### RECORDS TO PROCESS

⁂

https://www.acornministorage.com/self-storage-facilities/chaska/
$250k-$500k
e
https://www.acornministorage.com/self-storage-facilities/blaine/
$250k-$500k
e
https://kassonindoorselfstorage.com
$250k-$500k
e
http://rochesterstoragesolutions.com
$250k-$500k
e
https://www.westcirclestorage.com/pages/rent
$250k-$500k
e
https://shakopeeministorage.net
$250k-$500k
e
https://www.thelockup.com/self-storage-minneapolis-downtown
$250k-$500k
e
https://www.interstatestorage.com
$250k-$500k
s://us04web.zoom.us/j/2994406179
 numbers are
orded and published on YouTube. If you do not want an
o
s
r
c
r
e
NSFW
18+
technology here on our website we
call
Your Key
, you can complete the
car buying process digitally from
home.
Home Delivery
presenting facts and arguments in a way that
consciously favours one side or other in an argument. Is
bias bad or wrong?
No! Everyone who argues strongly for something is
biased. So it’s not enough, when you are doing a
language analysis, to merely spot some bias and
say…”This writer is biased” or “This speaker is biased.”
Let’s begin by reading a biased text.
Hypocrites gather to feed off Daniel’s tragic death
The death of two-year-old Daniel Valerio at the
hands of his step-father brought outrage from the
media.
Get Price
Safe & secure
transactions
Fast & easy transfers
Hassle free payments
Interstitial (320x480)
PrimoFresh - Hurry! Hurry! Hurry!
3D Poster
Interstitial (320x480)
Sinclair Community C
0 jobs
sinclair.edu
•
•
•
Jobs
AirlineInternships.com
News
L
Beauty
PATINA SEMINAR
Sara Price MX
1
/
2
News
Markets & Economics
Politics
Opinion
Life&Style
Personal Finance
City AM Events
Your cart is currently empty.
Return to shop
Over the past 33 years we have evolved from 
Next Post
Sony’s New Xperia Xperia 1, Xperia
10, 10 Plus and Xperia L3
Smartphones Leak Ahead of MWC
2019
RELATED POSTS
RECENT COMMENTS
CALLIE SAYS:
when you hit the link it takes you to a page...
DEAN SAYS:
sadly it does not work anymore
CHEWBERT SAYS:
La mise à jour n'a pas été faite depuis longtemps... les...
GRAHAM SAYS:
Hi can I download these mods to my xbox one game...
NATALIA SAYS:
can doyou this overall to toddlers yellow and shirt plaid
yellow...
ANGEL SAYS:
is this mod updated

⁂

### WHAT YOU NEED TO DO
Quote the items word for word, from the very first line through the line with "https://www.thelockup.com/self-storage-minneapolis-downtown", including that line.

### OUTPUT OF THE TASK
https://www.acornministorage.com/self-storage-facilities/chaska/
$250k-$500k
e
https://www.acornministorage.com/self-storage-facilities/blaine/
$250k-$500k
e
https://kassonindoorselfstorage.com
$250k-$500k
e
http://rochesterstoragesolutions.com
$250k-$500k
e
https://www.westcirclestorage.com/pages/rent
$250k-$500k
e
https://shakopeeministorage.net
$250k-$500k
e
https://www.thelockup.com/self-storage-minneapolis-downtown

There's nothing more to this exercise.